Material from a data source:
────

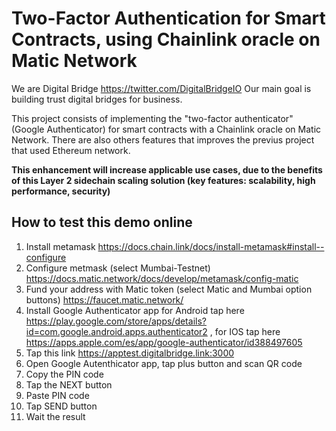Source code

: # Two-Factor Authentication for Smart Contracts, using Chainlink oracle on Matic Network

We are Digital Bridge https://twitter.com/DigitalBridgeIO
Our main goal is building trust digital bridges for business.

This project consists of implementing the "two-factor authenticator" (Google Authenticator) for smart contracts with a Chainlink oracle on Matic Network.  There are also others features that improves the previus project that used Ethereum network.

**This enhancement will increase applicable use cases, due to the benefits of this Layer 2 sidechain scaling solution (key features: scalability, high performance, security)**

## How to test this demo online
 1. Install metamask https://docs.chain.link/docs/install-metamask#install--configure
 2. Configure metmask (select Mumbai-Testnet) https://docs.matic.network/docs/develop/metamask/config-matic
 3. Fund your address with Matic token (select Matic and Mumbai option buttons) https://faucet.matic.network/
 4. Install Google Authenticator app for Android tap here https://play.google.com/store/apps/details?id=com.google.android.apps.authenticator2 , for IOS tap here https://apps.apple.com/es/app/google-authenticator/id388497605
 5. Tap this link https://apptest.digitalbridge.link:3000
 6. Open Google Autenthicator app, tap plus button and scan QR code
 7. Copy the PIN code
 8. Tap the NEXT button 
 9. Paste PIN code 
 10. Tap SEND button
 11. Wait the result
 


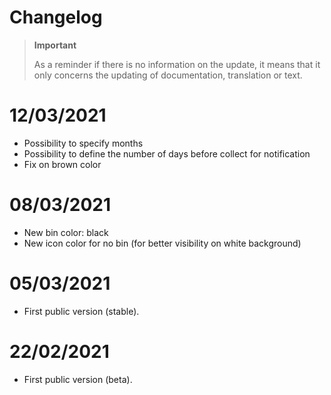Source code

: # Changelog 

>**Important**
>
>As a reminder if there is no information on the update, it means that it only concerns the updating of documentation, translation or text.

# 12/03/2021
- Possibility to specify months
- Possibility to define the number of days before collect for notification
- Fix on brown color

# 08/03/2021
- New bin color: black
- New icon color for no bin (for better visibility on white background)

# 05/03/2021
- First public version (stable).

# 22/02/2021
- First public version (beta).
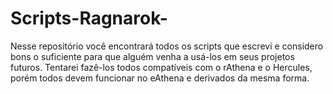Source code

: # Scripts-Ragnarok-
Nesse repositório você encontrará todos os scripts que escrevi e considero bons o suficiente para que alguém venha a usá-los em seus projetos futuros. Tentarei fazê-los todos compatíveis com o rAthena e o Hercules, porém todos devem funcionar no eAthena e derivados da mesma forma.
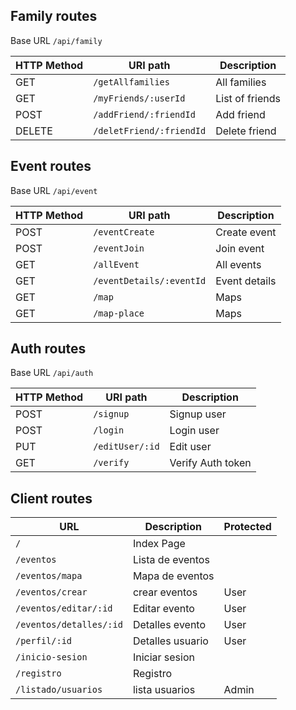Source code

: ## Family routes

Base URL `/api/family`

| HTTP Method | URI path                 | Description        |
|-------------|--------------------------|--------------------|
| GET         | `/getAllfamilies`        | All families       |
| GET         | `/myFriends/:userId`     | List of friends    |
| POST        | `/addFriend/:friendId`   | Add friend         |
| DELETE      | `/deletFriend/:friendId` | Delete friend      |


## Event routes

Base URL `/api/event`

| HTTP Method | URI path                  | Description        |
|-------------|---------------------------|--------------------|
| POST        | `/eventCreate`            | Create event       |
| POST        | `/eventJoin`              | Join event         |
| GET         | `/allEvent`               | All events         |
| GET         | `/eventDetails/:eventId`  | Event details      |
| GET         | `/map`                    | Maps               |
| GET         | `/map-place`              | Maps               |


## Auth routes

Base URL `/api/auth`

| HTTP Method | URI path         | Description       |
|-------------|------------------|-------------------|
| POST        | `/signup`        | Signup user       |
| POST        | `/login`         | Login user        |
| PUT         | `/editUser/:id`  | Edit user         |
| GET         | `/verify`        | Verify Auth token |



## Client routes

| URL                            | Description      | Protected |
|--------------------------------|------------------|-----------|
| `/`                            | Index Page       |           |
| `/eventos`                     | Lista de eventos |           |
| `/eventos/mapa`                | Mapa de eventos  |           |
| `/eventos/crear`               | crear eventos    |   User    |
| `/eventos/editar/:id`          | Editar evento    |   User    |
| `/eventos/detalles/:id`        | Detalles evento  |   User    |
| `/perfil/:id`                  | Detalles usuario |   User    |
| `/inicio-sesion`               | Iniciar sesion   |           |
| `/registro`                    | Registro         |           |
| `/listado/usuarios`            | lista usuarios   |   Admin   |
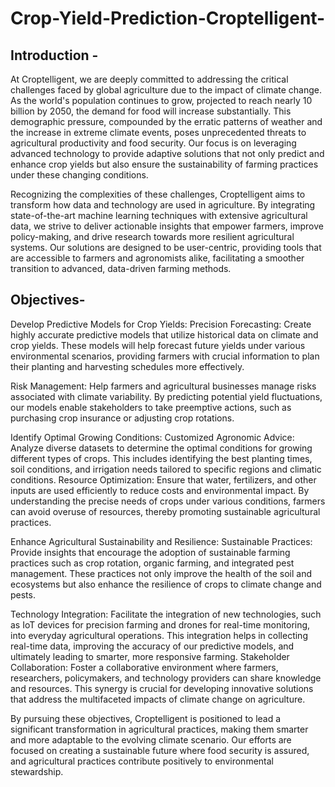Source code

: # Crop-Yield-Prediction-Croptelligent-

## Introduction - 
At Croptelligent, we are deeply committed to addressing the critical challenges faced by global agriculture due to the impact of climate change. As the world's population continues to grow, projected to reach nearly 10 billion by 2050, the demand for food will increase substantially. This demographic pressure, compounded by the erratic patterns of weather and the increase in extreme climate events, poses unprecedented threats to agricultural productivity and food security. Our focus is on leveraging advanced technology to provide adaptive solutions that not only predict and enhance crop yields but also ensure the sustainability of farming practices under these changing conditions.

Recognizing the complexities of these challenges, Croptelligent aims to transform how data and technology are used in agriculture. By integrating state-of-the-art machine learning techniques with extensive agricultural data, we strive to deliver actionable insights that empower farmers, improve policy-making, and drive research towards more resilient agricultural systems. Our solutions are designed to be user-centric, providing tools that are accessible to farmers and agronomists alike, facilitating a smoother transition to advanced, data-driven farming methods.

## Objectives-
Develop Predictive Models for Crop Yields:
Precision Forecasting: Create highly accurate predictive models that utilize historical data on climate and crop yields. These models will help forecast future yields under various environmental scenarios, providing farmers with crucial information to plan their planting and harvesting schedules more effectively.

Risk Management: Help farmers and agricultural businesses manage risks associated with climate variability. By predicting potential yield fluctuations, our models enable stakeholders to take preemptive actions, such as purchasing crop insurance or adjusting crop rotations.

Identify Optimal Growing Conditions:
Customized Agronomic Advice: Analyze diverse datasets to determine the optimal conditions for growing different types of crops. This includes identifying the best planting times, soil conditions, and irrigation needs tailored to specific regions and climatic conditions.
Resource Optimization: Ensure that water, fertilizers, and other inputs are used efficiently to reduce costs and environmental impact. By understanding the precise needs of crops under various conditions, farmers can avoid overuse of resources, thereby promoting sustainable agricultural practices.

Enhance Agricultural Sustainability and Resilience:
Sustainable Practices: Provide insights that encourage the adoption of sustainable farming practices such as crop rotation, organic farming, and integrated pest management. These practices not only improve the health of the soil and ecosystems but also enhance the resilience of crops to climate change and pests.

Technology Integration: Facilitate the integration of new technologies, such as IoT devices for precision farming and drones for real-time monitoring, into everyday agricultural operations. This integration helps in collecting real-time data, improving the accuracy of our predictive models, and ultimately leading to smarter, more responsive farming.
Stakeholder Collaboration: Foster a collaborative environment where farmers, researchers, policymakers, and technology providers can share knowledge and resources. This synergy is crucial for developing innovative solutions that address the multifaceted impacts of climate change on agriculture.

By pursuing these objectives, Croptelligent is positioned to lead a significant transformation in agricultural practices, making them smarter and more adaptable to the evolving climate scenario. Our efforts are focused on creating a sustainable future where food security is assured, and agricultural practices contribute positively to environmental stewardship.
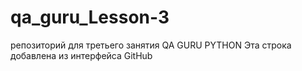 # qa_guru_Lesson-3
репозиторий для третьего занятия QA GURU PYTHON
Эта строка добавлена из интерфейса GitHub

────

Pull out each line of the material above that contains the string "Chainlink".

*Task response*
: # Two-Factor Authentication for Smart Contracts, using Chainlink oracle on Matic Network
This project consists of implementing the "two-factor authenticator" (Google Authenticator) for smart contracts with a Chainlink oracle on Matic Network.  There are also others features that improves the previus project that used Ethereum network.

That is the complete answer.